Looking for good \(\mu\)s? The most likely answer is the MLE!
In many real-world applications, a parametric distribution with known density \(f(x;\theta)\) where \(f\) has parameter(s) \(\theta\) is a good model for the variable of interest, \(x\). Examples:
- If \(x\) represents heights, then we might have \(f=\frac{1}{\sigma\sqrt{2\pi}}\exp\biggl[-\frac{1}{2}\biggl(\frac{x-\mu}{\sigma}\biggr)^2\biggr]\) with \(\theta\) the vector \((\mu, \sigma^2)\).
- If \(x\) represents a count, a Poisson distribution is often sensible \(f=\frac{\lambda^x e^{-x}}{x!}\) here \(\theta = \lambda\).
If we know the density function \(f\), this is equivalent to knowing the likelihood at any point \(x_0\). If we have multiple independent observations \({x_i}\) then the probability of all of these is the product of their individual probabilities (because they’re independent). This product is called the likelihood function, \(\mathcal{L}(\theta)\), so in the examples above we would have
- \(\mathcal{L}_{normal}(\theta) = \mathcal{L}(\mu,\sigma^2) = \prod_{i=1}^{n}\frac{1}{\sigma\sqrt{2\pi}}\exp\biggl[-\frac{1}{2}\biggl(\frac{x_i-\mu}{\sigma}\biggr)^2\biggr]\) = \(\biggl(\frac{1}{\sigma\sqrt{2\pi}}\biggl)^n\exp{\biggl[-\frac{1}{2\sigma^2}\sum_{i=1}^n(x_i-\mu)^2\biggr]}\)
- \(\mathcal{L}_{poisson}(\theta) =\mathcal{L}(\lambda) =\prod_{i=1}^{n}\frac{\lambda^x_i e^{-x_i}}{x_i!}\)
The big idea of maximum likelihood estimation is to consider the likelihood as a function of \(\theta\), and solve the question “which value of my parameter was most likely to result in the data I can see?” by maximising \(\mathcal{L}(\theta)\).

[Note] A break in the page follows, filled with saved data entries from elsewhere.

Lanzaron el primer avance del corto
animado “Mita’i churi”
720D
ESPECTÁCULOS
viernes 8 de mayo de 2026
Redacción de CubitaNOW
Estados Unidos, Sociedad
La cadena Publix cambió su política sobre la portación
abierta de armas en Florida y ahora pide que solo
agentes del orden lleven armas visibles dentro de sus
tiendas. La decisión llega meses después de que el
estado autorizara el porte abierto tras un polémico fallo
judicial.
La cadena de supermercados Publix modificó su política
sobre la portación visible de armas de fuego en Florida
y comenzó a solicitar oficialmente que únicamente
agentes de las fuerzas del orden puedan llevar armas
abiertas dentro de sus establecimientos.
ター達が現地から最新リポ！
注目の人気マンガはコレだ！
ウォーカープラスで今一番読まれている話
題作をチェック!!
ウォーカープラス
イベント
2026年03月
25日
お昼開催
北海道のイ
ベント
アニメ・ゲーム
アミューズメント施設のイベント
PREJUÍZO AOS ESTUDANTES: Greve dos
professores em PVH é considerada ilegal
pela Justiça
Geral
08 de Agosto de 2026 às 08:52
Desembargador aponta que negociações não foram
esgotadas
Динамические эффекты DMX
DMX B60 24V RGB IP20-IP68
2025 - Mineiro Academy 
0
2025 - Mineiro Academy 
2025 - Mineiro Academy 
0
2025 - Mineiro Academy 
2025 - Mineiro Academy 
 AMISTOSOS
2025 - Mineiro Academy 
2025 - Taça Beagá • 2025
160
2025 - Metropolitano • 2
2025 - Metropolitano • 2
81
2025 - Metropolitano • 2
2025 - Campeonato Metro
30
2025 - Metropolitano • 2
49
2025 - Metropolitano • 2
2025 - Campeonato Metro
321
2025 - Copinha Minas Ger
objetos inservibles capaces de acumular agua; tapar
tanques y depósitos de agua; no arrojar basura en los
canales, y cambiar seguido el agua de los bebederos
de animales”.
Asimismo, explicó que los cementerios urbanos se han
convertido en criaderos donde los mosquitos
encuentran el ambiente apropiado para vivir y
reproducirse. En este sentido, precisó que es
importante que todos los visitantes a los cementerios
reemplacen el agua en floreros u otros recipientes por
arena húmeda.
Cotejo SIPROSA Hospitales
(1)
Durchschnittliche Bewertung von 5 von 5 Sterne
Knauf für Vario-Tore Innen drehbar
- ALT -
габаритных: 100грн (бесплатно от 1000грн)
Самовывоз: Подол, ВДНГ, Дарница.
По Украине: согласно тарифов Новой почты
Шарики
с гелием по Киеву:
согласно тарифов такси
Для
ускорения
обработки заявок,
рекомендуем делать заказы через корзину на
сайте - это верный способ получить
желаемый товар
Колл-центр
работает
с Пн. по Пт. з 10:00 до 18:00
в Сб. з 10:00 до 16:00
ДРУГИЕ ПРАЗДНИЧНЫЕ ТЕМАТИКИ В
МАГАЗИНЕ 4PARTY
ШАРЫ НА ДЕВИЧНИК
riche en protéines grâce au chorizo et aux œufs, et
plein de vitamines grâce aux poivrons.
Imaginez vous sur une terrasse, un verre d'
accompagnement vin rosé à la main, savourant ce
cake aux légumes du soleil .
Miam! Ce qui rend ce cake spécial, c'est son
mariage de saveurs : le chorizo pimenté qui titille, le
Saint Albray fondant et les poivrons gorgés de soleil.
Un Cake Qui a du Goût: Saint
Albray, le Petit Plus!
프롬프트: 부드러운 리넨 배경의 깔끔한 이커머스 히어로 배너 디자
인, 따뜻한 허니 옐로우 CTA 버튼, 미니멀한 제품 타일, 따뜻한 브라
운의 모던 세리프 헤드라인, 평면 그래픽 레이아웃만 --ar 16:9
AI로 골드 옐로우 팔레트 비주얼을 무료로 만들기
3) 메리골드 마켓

The MLE is intuitively sensible, but also has a bewildering array of useful properties, which get better and better as the sample size gets larger - if you’re interested in them try this earworm ©2007 Larry Lesser for a fun summary:
Maximising the likelihood function
In practice this will be implemented (as the default setting!) by your favourite statistics program 😎 however it is worth calling out that although the algebra looks scary at first, it’s often relatively straightforward starting from the known density \(f\).
A couple of noteworthy points:
- Normally we work with the log likelihood, \(\textrm{log}(\mathcal{L}(\theta))\) because each \(x_i\) likelihood is a very small number and adding small numbers rather than multiplying them helps avoid issues with numerical precision. Note that a function \(g\) and \(\textrm{log}(g)\) have their maximum at the same point. It’s easy to see how taking logs simplifies calculation: differentiating expressions with \(\sum{}\) is often algebraically easier than those with \(\prod{}\).
- Maximising \(g\) is the same as minimising \(-g\) so either implementation is fine, and similarly multiplying functions by positive constants doesn’t our estimate \(\hat{\theta}\): \(g\) and \(2g\) have a maximum at the same point.